● **Problem description**:
Begin at the line containing "Разгон до 100 км/ч – 6.6 сек" in the data below and go on through the line containing "impressa su questa", repeating each line exactly; include both ends and no other line.

Items from a dataset:
·····
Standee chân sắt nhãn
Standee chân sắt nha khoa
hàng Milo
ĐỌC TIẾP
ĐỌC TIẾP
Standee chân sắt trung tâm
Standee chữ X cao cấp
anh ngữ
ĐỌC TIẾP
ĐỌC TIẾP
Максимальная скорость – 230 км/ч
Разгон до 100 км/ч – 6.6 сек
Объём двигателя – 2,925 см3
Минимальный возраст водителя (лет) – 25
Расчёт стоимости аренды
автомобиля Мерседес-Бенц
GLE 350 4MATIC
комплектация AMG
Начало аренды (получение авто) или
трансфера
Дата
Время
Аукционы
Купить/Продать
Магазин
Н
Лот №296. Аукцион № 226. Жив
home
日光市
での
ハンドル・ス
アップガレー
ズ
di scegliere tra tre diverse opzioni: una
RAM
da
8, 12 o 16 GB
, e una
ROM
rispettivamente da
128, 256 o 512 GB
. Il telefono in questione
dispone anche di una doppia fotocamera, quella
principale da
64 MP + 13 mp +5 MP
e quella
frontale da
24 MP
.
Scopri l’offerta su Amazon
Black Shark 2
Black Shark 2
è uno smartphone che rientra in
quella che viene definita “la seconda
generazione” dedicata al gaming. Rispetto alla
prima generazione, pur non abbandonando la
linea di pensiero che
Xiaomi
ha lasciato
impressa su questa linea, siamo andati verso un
·····
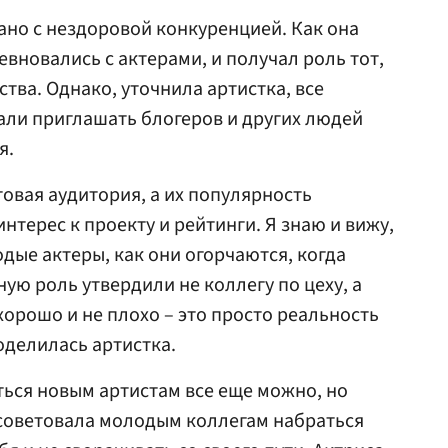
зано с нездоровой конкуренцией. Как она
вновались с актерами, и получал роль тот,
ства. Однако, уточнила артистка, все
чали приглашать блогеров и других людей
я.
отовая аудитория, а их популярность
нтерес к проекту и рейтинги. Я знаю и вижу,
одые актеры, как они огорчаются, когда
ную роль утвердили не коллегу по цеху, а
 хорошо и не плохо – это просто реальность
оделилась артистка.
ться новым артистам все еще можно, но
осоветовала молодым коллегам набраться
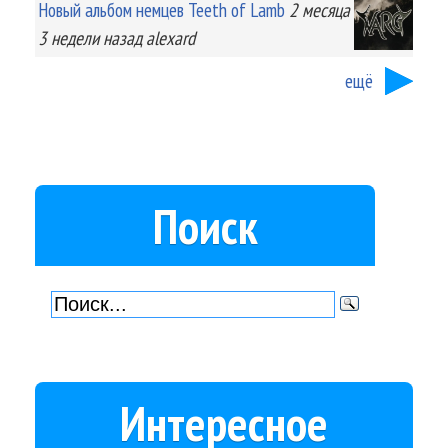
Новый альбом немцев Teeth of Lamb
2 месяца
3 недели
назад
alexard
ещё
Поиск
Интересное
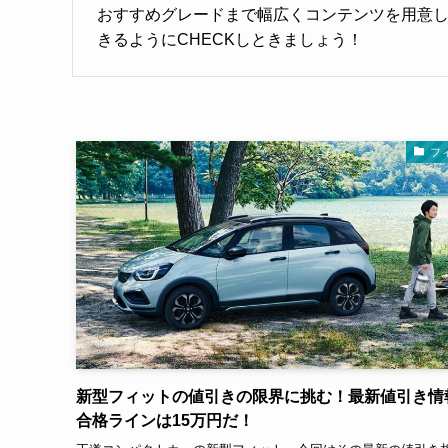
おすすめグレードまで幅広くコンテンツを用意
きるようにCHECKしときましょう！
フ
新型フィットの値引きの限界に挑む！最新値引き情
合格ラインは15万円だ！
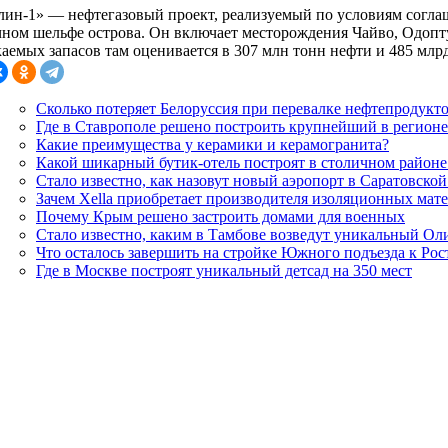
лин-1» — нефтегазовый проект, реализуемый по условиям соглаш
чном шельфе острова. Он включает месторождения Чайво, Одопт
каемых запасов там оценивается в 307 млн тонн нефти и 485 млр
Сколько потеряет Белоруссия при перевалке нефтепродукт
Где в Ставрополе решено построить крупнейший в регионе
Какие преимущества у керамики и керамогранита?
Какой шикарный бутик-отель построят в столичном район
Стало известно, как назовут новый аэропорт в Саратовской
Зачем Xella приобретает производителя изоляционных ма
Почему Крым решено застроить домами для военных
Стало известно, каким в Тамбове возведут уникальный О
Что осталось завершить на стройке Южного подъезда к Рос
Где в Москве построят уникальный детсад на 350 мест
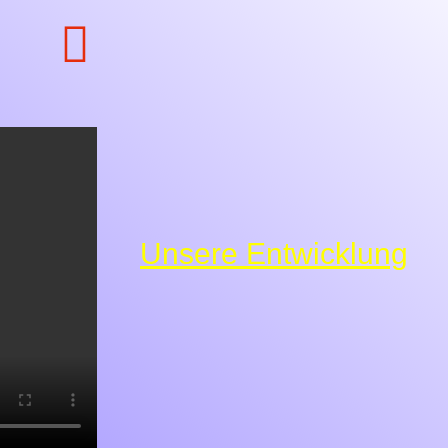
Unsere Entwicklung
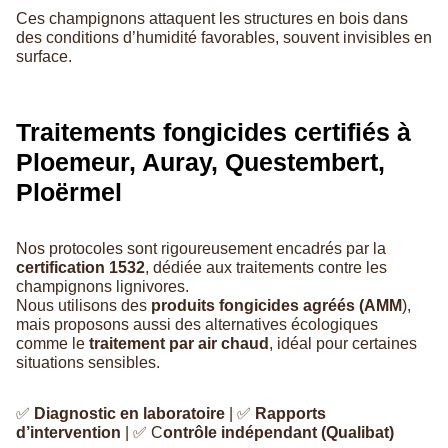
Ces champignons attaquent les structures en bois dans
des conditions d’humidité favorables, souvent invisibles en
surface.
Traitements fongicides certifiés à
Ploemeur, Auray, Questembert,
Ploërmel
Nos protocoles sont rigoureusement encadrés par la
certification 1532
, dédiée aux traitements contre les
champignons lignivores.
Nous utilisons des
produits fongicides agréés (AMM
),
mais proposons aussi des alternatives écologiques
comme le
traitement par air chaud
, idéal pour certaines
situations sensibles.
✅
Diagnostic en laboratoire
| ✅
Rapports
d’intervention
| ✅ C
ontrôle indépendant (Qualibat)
·····
● **Exercise output**:
Разгон до 100 км/ч – 6.6 сек
Объём двигателя – 2,925 см3
Минимальный возраст водителя (лет) – 25
Расчёт стоимости аренды
автомобиля Мерседес-Бенц
GLE 350 4MATIC
комплектация AMG
Начало аренды (получение авто) или
трансфера
Дата
Время
Аукционы
Купить/Продать
Магазин
Н
Лот №296. Аукцион № 226. Жив
home
日光市
での
ハンドル・ス
アップガレー
ズ
di scegliere tra tre diverse opzioni: una
RAM
da
8, 12 o 16 GB
, e una
ROM
rispettivamente da
128, 256 o 512 GB
. Il telefono in questione
dispone anche di una doppia fotocamera, quella
principale da
64 MP + 13 mp +5 MP
e quella
frontale da
24 MP
.
Scopri l’offerta su Amazon
Black Shark 2
Black Shark 2
è uno smartphone che rientra in
quella che viene definita “la seconda
generazione” dedicata al gaming. Rispetto alla
prima generazione, pur non abbandonando la
linea di pensiero che
Xiaomi
ha lasciato
impressa su questa linea, siamo andati verso un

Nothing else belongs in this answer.